A lot can happen in thirty-six years. When director John Huston set out for Mexico in 1948 to film The Treasure of the Sierra Madre, he was still considered a risky bet by Warner Bros studios, with a growing reputation as a “wild man” of Hollywood. Filming on location in the country was virtually unheard of at the time, but the gamble proved well worth it. The film established Huston as one of his generation’s leading filmmakers, and he won his first Best Director Oscar for it. By the time he returned to the region in 1984, he’d gone through three (more) wives, briefly fled to Ireland to avoid the HUAC trials, and was weathering the latest downward trajectory in a career full of highs and lows. Tackling an adaptation of Malcolm Lowry’s notoriously unfilmable 1947 novel was no guarantee of success either, but Under the Volcano would initiate a final string of triumphs for the legendary director before he passed away three years later.
It’s fitting then that the film takes place entirely on the Day of the Dead. The Mexican holiday is a festive period of remembrance that usually starts on November 1st, when friends and family gather together to honor those who have passed on with the creation of altars, sharing of stories, and donning of colorful costumes and face paint. It’s also a time when the boundaries between the earthly and divine realms become porous; as Dr. Vigil tells disgraced British consul and late-stage alcoholic Geoffrey Firmin (Albert Finney) at the beginning of the film: “When the spirits are with us, the road to heaven must be easy.” Firmin has few illusions about where he’s headed, but he’s past due for a visit with the ghosts of his past. Much of Under the Volcano could thus be considered a final judgment.
Though the screenplay was written by Guy Gallo, it’s easy to see why Huston was drawn to the material; he was no stranger to battles with the bottle himself. Lowry’s source novel, which took him over ten years to complete and publish, is a fecund text, rich in symbolism and allusions and unfolding in a twelve chapter structure that functions as a sort of countdown clock, not merely for Firmin but possibly all of humanity. Set in 1938, the creep of fascism and imminent war loom large in the minds of its characters. It would be an impossible task to stuff all of the book’s digressions and imagery into a coherent film, so Gallo and Huston don’t even bother trying, shearing it all down to its true essence: a Danteaen tour of one man’s personal hell (so one literary reference remains, at least.)

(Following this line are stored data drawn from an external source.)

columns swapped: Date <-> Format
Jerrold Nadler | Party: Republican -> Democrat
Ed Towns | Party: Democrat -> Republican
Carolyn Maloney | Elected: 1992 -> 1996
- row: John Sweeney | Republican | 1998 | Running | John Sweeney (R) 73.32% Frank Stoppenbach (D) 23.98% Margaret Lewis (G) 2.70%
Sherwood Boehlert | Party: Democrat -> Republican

It’s unclear how long Firmin has been in his small Mexican outpost beneath the Popocatepetl volcano, but we do know that he’s recently resigned from his diplomatic position. We also don’t know how long he’s been drinking like he has, but he now exists in the constant state of maintenance between “the shakes of too little and the abyss of too much,” as he puts it. He longs for his wife Yvonne (Jacqueline Bisset) who has divorced him. At his friend Dr. Vigil’s urging, he prays to the Madonna for her return in a drunken stupor. The next morning, she appears in the bar where he’s holed himself up. Dressed in a mussed tuxedo and missing his socks, he doesn’t seem to have slept.
Albert Finney is canny casting for this immensely challenging role. It’s not simply that he’s an actor of titanic talent; coming up in the British film scene around the same time as prolific drinkers like Richard Burton, Oliver Reed, and Peter O’Toole, there’s a spectral quality to his performance here. It’s as though he’s playing a man he could have become if things had gone differently for him. When Firmin is in the giddy throes of a manic mood swing, it’s easy to see why people like Yvonne and his half-brother Hugh (Anthony Andrews) are drawn to him and hold onto a futile hope that he can be saved. When he turns cruel, twisting the knife of Yvonne and Hugh’s infidelity into their chests, we too despair at his recalcitrant refusal to help himself.

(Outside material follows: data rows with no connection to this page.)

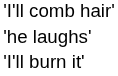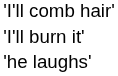rows swapped: 'I'll burn it' <-> 'he laughs'
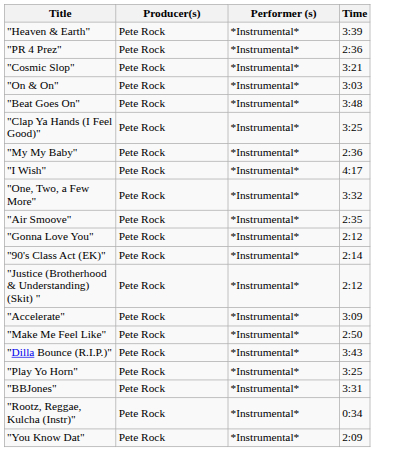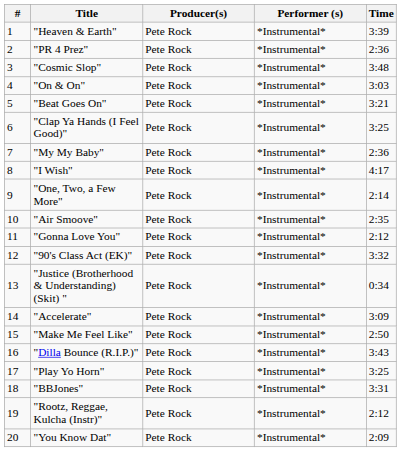+ column: # | 1 | 2 | 3 | 4 | 5 | 6 | 7 | 8 | 9 | 10 | 11 | 12 | 13 | 14 | 15 | 16 | 17 | 18 | 19 | 20
"Cosmic Slop" | Time: 3:21 -> 3:48
"Beat Goes On" | Time: 3:48 -> 3:21
"One, Two, a Few More" | Time: 3:32 -> 2:14
"90's Class Act (EK)" | Time: 2:14 -> 3:32
"Justice (Brotherhood & Understanding) (Skit) " | Time: 2:12 -> 0:34
"Rootz, Reggae, Kulcha (Instr)" | Time: 0:34 -> 2:12
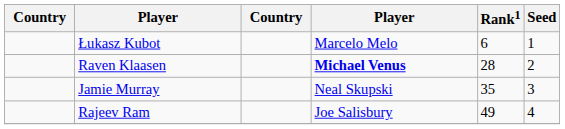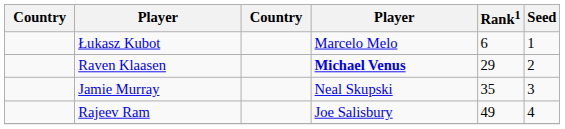Raven Klaasen | Rank1: 28 -> 29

Finney is well-supported by Huston’s camerawork, which embodies Firmin’s unstable state of mind in subtle but effective ways. Rather than attempt to recreate his intoxication via visual trickery or topsy-turvy effects, Huston opts instead for a woozy equilibrium, giving the frame a seasick sway that, like the omnipresent volcano that hovers over the proceedings, threatens but never quite tips over into catastrophe. And while the calavera costumes and marigold ofrendas probably read as exotic in 1984, now that knowledge of the Day of the Dead is more widespread in America, the celebratory backdrop is simply one more aspect of life that Firmin is alienated from.
Under the Volcano is undoubtedly the work of a filmmaker at the end of his career, just as The Treasure of the Sierra Madre was made with the vigor of someone just getting started. As the film closes with a downward pan from the peak of Popocatepetl into darkness, we sense a certain exhalation of breath, as if Huston is laying some of his own monsters to rest. He had two more films in him – 1985’s Prizzi’s Honor and 1987’s The Dead, released the same year he passed – but there’s a definitiveness to this conclusion that feels pointed. If heaven can be a place on earth, so can hell, and Huston knew both during his lifetime. Better choose wisely while you can.